By 2022, Jeremy Corbyn will be 73, which is a pretty ripe age to embark on your first term as Prime Minister.
But the election could come a lot sooner than that. As they go home from their own conference in Brighton, Labour’s leaders are pretty confident.
They really do seem to think they will be forming the next Government sooner rather than later. That’s why John McDonnell, the Shadow Chancellor, keeps talking about all the preparations they are making for their first weeks in power.
A Corbyn Government within months is certainly a possibility even though it would be the most left-wing, not to say spendthrift, administration in history.
The sums really do not add up and never will. Labour will spend billions on watered-down student grant pledges and nationalisation of the rail, water and energy industries.
Scrapping private finance schemes will be financed through Government bonds. That is to say, they would take away investors’ real money and swap it for pieces of paper which would immediately become worthless junk bonds.

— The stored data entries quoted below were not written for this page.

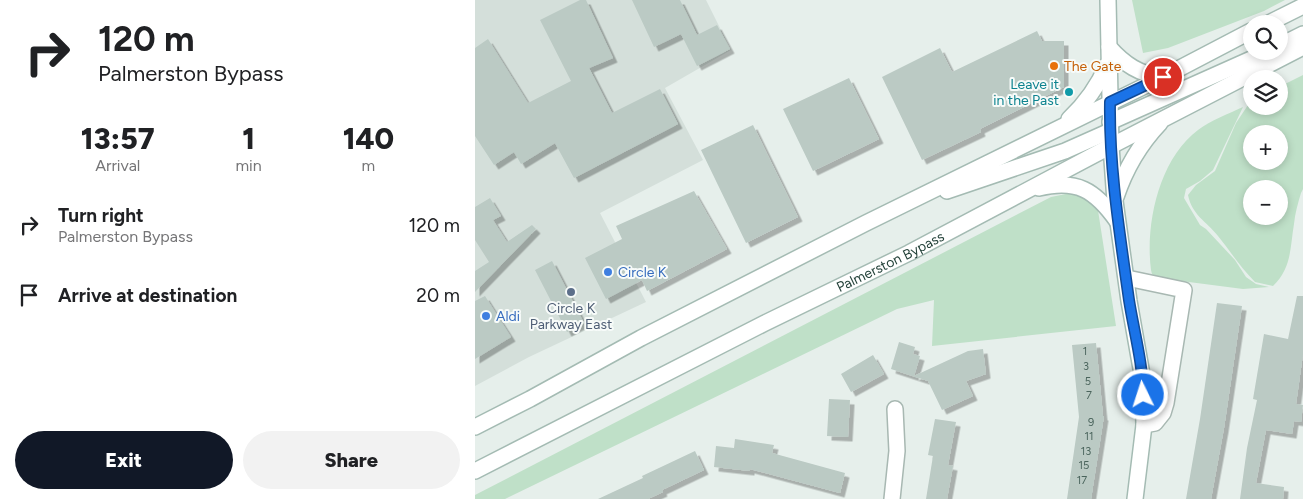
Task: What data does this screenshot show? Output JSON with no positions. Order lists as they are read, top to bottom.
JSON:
{
  "streets": {
    "main road": ["Palmerston Bypass"]
  },
  "places": [
    "The Gate",
    "Leave it in the Past",
    "Circle K",
    "Circle K Parkway East",
    "Aldi"
  ],
  "house_numbers": [
    "1",
    "3",
    "5",
    "7",
    "9",
    "11",
    "13",
    "15",
    "17"
  ],
  "page": {
    "turn": ["120 m", "Palmerston Bypass"],
    "map_buttons": ["+", "−"],
    "eta": [
      "13:57",
      "Arrival",
      "1",
      "min",
      "140",
      "m"
    ],
    "list": [
      {
        "name": "Turn right",
        "note": "Palmerston Bypass",
        "value": "120 m"
      },
      {
        "name": "Arrive at destination",
        "value": "20 m"
      }
    ],
    "buttons": ["Exit", "Share"]
  }
}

It couldn’t be done any other way, not in a country already up to our necks in Government debt – but nobody seems to be interested in sound, sensible finances any more.
Taxes will increase as well, obviously, but that money would be needed to meet all Labour’s other spending pledges.
Yet Labour is on a roll. The sensible, moderate politicians who once seemed to be in charge of the party are all marginalised or throwing in the towel because the party has been taken over by hard-left Momentum activists.
The loonies are ruthless in hounding out anybody who disagrees with their extreme views and yet, so far, the party has not lost its mass appeal, especially to young voters.
This is partly explained by the same Tory MP who thinks his party will lose the election. He points out that today’s young adults are the first generation in decades who expect to be worse off than their parents.
Those ‘baby-boomer’ parents born between 1945 and 1965 have, as Harold Macmillan once said, ‘never had it so good’ – decent jobs, good houses, rising standards of living, generous pensions.
Their kids have zero-hour contracts, pay extortionate rents for tiny places, are saddled with student debt and can’t afford to save for a pension.
It’s not surprising they think there has to be a better way. Especially as they are also the generation most upset by the result of the Brexit referendum.
Labour is supposedly in favour of leaving the EU but the Corbynites have ditched the idea in favour of making life as difficult as possible for Theresa May’s Government to negotiate an end to our servitude to Brussels.
It’s a reasonable stance for an Opposition party to take even if the biggest Brexit votes were generally recorded in Labour-held constituencies.
And it makes the Tories’ task of getting safely out of the EU that much harder.
If they can’t stick together, they will certainly fall apart. Yet the Cabinet is not, whatever Boris Johnson says, ‘a nest of singing birds’ – it’s more like a nest of vipers.
They are reserving their venom for each other rather than directing it towards a Labour Party which, in any normal era, would be dismissed out of hand as too extreme to come anywhere close to the corridors of power.
The Tories are as divided over Europe today as they have ever been. There are plenty of politicians who pay lip-service to the referendum result but will do everything they can to thwart the will of the people.
Mrs May’s Florence speech has already postponed Brexit until 2021 and, as her Government becomes more and more unstable, her chances surviving long enough to see it all through get worse.
It is hard to imagine how her party can negotiate a successful Brexit and at the same time extend its appeal at Jeremy Corbyn’s expense.
Mrs May’s a cricket fan – she needs to channel her inner Ben Stokes but unfortunately she’s stuck with Geoffrey Boycott.